By the mid-1920s, Wadsworth was one of a handful of congressmen who spoke out forcefully and frequently against prohibition. He was especially concerned that citizens could be prosecuted by both state and federal officials for a single violation of prohibition law. This seemed to him to constitute double jeopardy, inconsistent with the spirit if not the letter of the Fifth Amendment. The Fifth Amendment in criminal cases prevents two trials for the same offense in the same level of court, not two trials for the same charge in separate state and national jurisdictions.
In 1926, he joined the Association Against the Prohibition Amendment and made 131 speeches across the country for the organization between then and repeal. His political acumen and contacts proved valuable in overturning prohibition.
Wadsworth also opposed women's suffrage. His wife, Alice Hay Wadsworth (daughter of former United States Secretary of State John Hay), served as president of the National Association Opposed to Woman Suffrage.
He served as a United States Representative from 1933 to 1951, and, like Claude Pepper, is one of the few modern Senators to serve later in the House of Representatives. In the House of Representatives he opposed the isolationism of many of his conservative Republican colleagues, opposed anti-lynching legislation on state's rights grounds, rejected minimum wage laws and most of FDR's domestic policy. Although Wadsworth never ran for president, his name was mentioned as a possible candidate in 1936 and 1944.

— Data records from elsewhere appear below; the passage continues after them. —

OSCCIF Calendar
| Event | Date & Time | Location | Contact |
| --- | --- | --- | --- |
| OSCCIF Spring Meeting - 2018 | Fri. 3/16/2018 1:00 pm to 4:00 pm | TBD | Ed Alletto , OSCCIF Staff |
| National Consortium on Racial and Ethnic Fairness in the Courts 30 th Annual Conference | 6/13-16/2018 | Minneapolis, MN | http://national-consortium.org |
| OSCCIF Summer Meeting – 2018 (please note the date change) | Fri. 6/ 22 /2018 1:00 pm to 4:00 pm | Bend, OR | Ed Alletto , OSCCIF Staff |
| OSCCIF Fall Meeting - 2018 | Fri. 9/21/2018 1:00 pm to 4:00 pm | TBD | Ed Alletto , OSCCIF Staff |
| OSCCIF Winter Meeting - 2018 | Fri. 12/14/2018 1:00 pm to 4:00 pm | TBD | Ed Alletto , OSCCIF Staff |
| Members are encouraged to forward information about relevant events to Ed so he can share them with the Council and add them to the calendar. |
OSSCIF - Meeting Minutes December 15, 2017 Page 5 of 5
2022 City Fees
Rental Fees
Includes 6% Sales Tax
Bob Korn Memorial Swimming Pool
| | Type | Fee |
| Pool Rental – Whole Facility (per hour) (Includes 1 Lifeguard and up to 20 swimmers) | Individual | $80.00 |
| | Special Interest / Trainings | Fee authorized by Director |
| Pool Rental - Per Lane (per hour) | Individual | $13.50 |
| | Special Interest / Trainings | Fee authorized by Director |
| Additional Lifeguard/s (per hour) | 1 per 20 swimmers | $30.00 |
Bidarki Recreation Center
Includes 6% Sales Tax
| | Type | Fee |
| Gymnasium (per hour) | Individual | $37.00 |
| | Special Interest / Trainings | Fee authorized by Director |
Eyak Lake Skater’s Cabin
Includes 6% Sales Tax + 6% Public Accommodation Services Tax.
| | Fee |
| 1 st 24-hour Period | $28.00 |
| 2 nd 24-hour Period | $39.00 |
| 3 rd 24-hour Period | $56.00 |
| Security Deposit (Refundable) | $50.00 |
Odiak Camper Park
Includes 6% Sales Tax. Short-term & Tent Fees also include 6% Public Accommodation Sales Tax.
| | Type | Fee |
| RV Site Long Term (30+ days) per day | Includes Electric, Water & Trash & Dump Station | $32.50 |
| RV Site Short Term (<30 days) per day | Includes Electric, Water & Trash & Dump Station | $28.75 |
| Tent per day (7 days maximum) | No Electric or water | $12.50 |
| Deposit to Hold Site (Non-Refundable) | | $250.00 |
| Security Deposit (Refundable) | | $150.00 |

A confidential 1943 analysis of the House Foreign Affairs Committee by Isaiah Berlin for the British Foreign Office described Wadsworth as
A newcomer to the committee; in the House since 1933. A highly respected and well-liked Congressman, who has voted in support of nearly all the President's foreign policy measures. One of the most forceful and independent-minded men in Congress and a highly skilled parliamentarian. While not favoring any "World New Deal", he is apparently in favor of American co-operation with the rest of the world and United States definite commitments to establish a secure peace, but disagrees with any attempt by the United States to interfere with other nations' internal politics or forms of government. A very effective supporter of the Administration's foreign policies, who did yeoman service by his speeches and active lobbying during the recent Lend-Lease debate. Was in the Senate from 1915-27. A wealthy Episcopalian squire, sympathetic to Moral Re-Armament. Age 66. An internationalist.
He was a hereditary companion of Military Order of the Loyal Legion of the United States and was also a member of the United Spanish War Veterans.
His son, James Jeremiah Wadsworth, served as United States Ambassador to the United Nations. His son-in-law was Stuart Symington, the first Secretary of the Air Force and a Democratic U.S. Senator from Missouri, who unsuccessfully sought the Democratic presidential nomination in 1960. His grandson, James W. Symington, served in the U.S. House of Representatives from Missouri as a Democrat.
Wadsworth is buried in Temple Hill Cemetery in Geneseo.